Après plusieurs moutures, le nouveau dispositif d’autoliquidation de la TVA à l’importation (ATVAI) est une vraie mesure de compétitivité pour les entreprises en France : le bénéfice de l’ATVAI est désormais largement ouvert aux assujettis, qu’ils soient établis ou non dans l’Union européenne (UE) redevables de la TVA à l’importation, sous réserve de remplir certaines conditions afin d’encadrer le dispositif.

  • S’agissant des opérateurs établis dans l’UE, 4 critères sont à respecter :
    1. Effectuer au moins quatre importations au sein du territoire de l’UE au cours des douze mois précédant la demande ;
    2. Disposer d’un système de gestion des écritures douanières et fiscales permettant le suivi des opérations d’importation ;
    3. Ne pas avoir commis d’infractions graves ou répétées aux dispositions douanières et fiscales au cours des 12 mois précédant la demande ;
    4. Avoir une situation financière satisfaisante au cours des douze derniers mois précédant la demande (sans condition de garantie ou de caution).
  • S’agissant des opérateurs non établis dans l’UE :
    Ils devront impérativement dédouaner par l’intermédiaire d’un représentant en douane titulaire d’une autorisation d’opérateur économique agréé « simplifications douanières » valide, cette condition permet d’avoir le même niveau de sécurisation que pour les opérateurs européens.

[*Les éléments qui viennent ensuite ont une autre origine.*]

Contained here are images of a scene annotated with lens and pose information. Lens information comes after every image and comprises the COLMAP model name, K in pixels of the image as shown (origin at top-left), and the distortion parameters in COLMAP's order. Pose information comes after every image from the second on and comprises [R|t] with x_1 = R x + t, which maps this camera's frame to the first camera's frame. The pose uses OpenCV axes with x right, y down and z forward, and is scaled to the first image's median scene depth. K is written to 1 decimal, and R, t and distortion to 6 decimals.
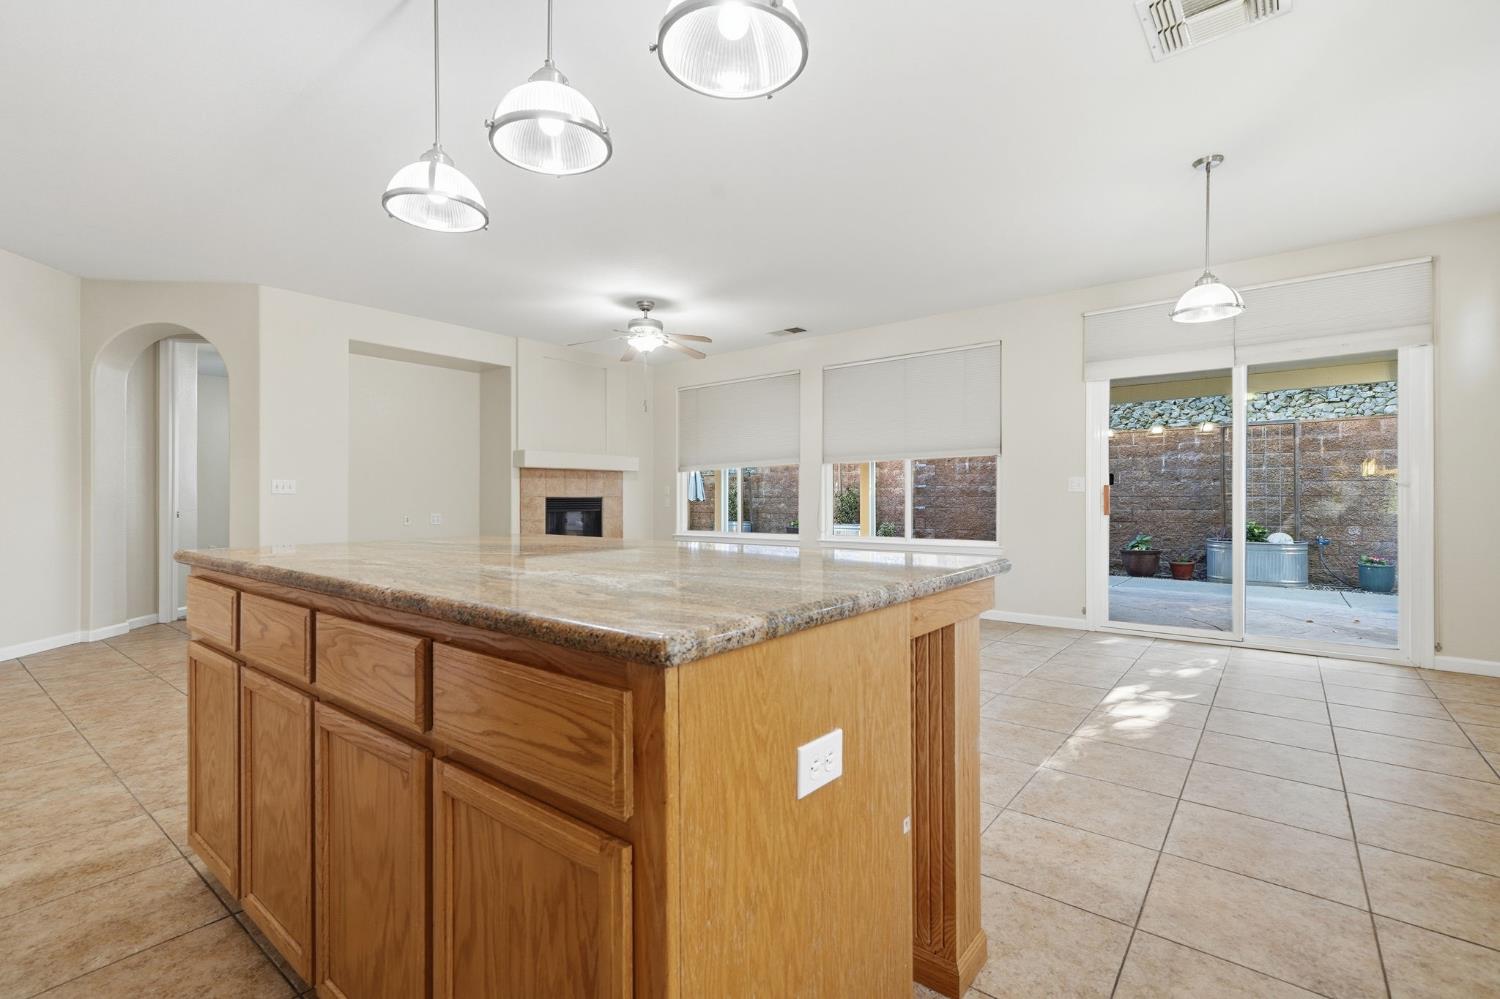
lens RADIAL K [[677.6, 0, 748.8], [0, 677.6, 496.0], [0, 0, 1]] dist [0.006222, 0.003112]
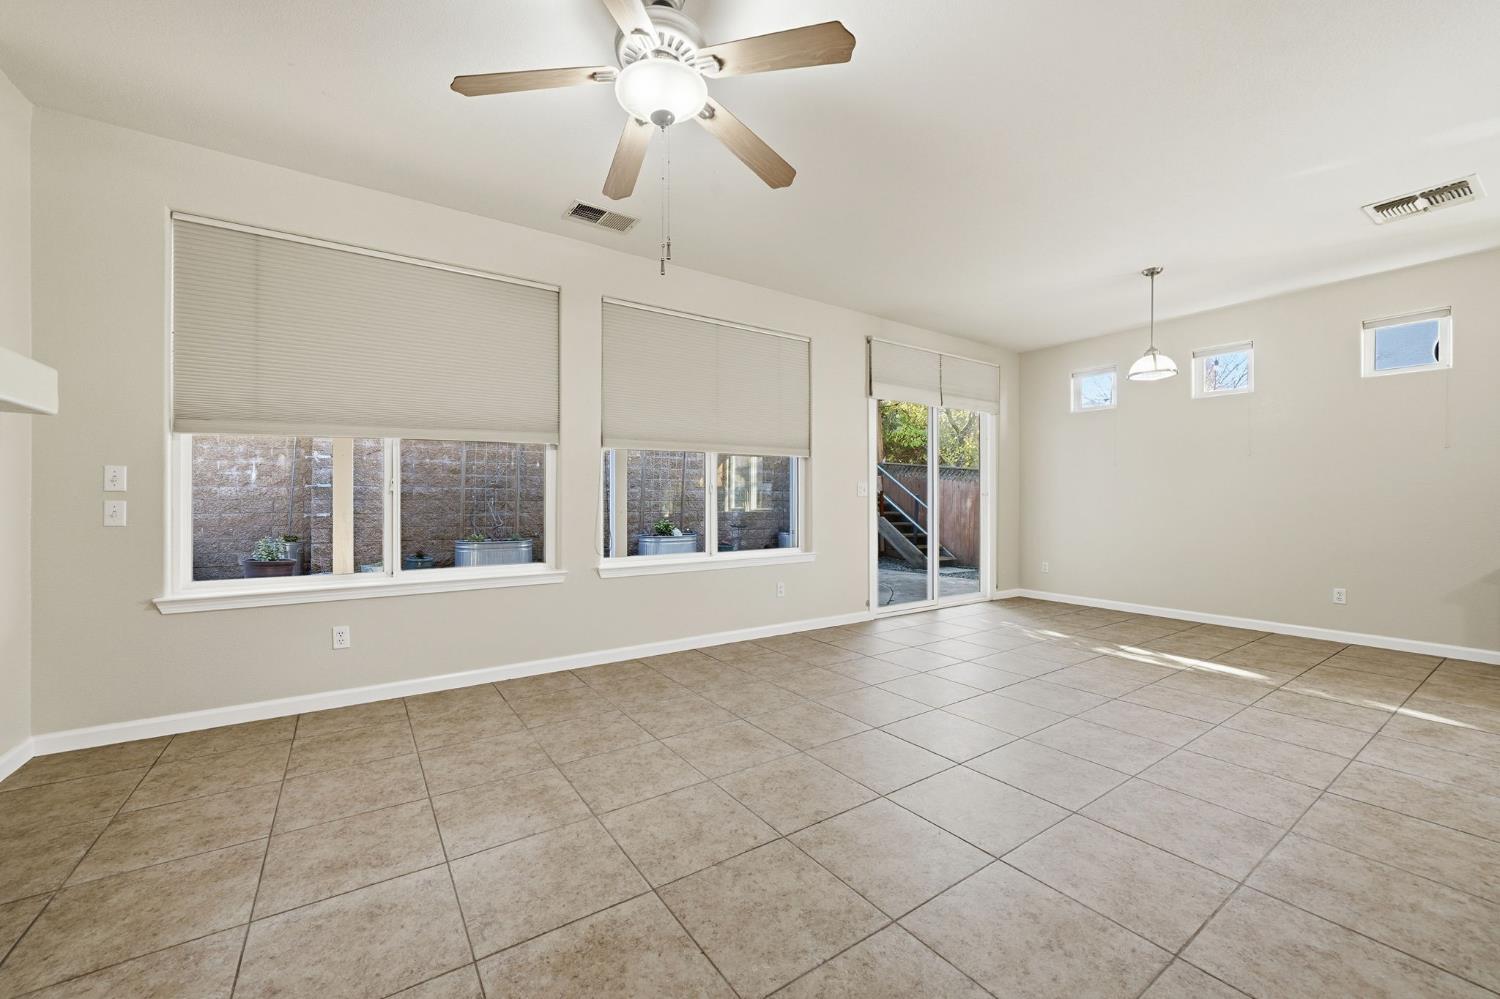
lens RADIAL K [[581.1, 0, 736.4], [0, 581.1, 499.2], [0, 0, 1]] dist [-0.014400, 0.002785]
pose [[0.303806, 0.005771, 0.952716, -0.365393], [-0.003982, 0.999981, -0.004787, 0.002941], [-0.952726, -0.002339, 0.303823, 0.700118]]
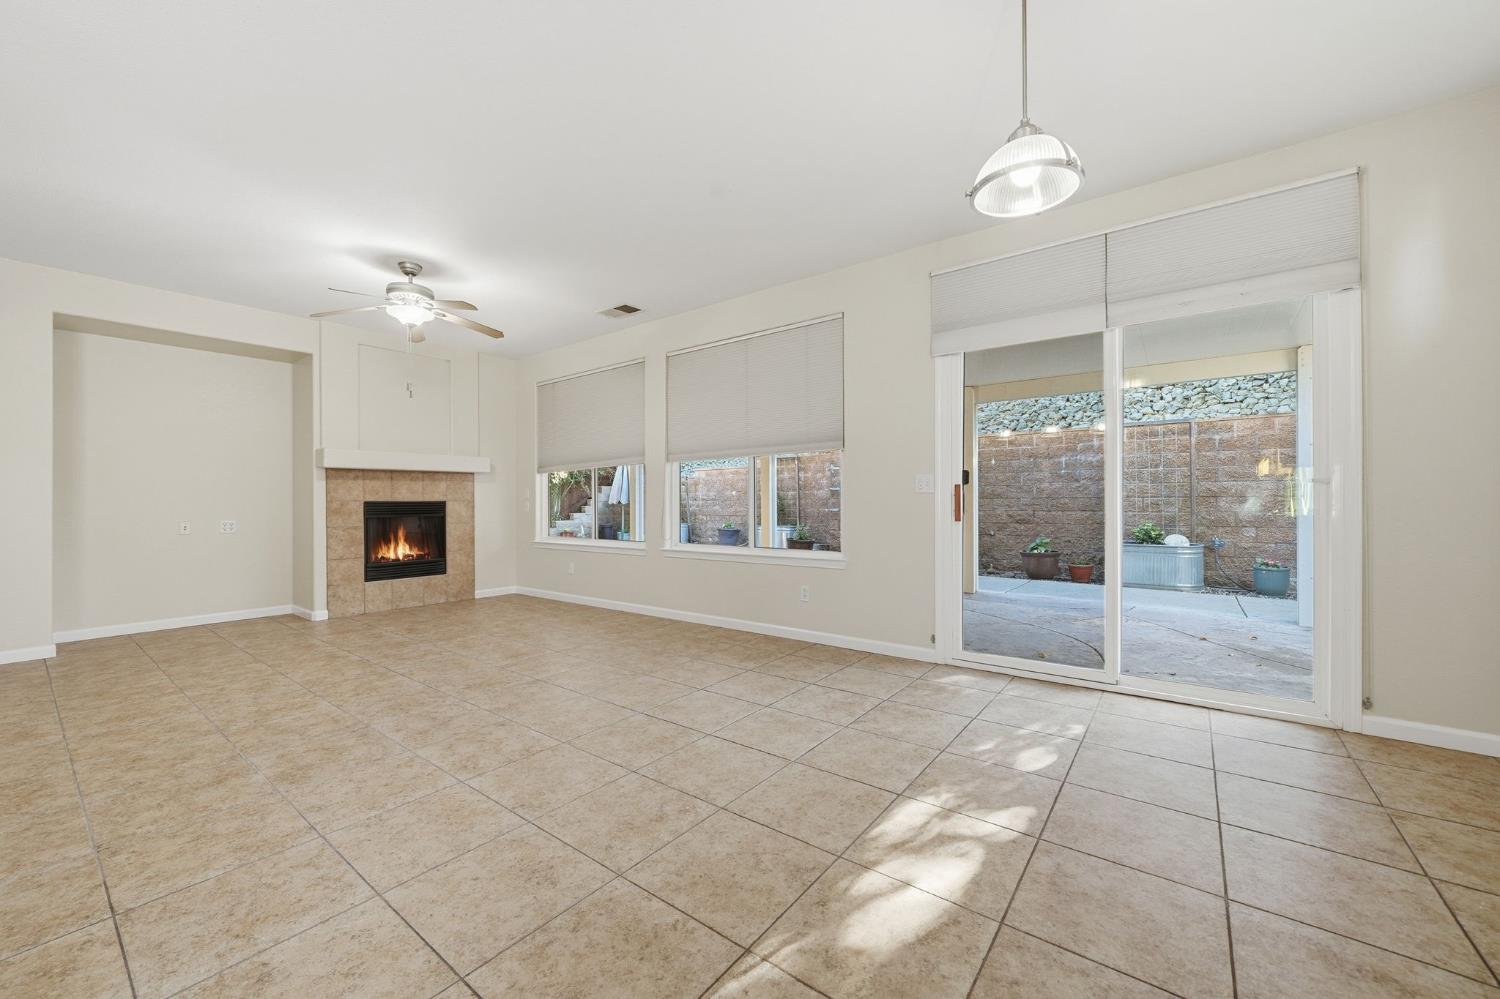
lens RADIAL K [[581.1, 0, 748.4], [0, 581.1, 501.3], [0, 0, 1]] dist [-0.014400, 0.002785]
pose [[0.999880, -0.004048, 0.014944, 0.201107], [0.003986, 0.999983, 0.004185, 0.000375], [-0.014960, -0.004125, 0.999880, 0.237002]]
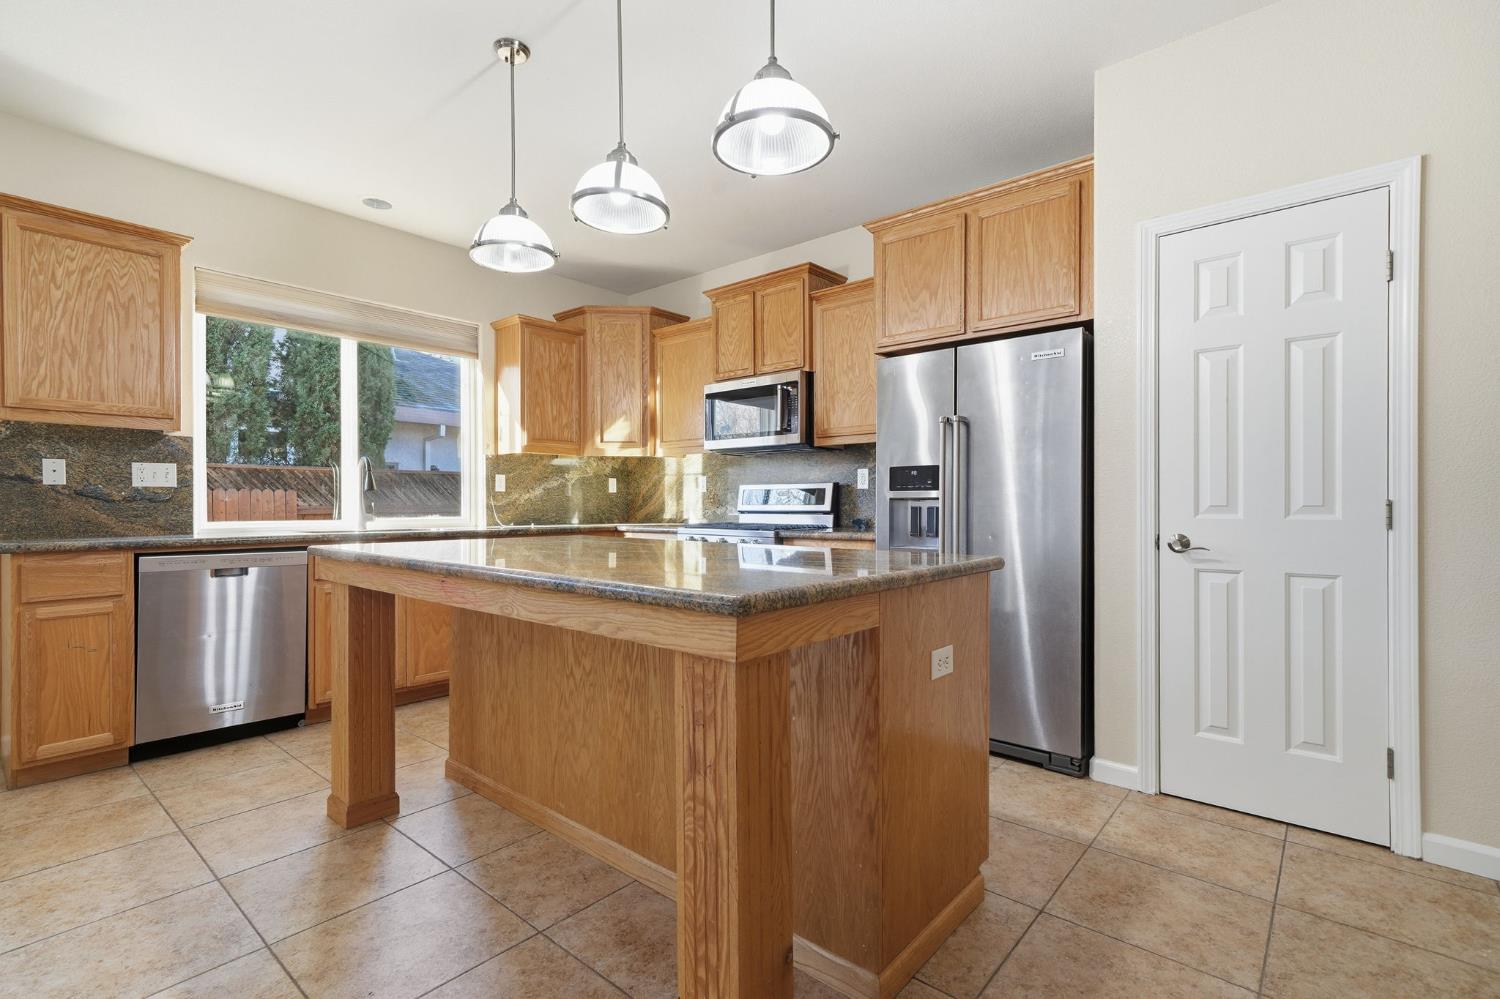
lens RADIAL K [[696.7, 0, 748.6], [0, 696.7, 503.3], [0, 0, 1]] dist [0.013793, -0.000090]
pose [[-0.999282, 0.001561, 0.037848, -0.139032], [0.001452, 0.999995, -0.002917, 0.001218], [-0.037853, -0.002860, -0.999279, 0.552840]]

Si les conditions sont allégées et permettent à un large nombre d’assujettis d’autoliquider et ainsi de ne plus subir le coût de portage de la TVA à l’importation, en pratique il convient de vous assurer que la deuxième condition est bel et bien remplie. En effet, toutes les entreprises n’ont pas encore comme bonne pratique d’enregistrer le numéro de leur DAU à l’importation (le document administratif unique, soit la déclaration douanière) dans leur système d’information et ainsi d’être en mesure d’en garantir la traçabilité. Cela constitue bel et bien l’un des enjeux encore nombreux de l’écho de la matière douanière au sein des entreprises.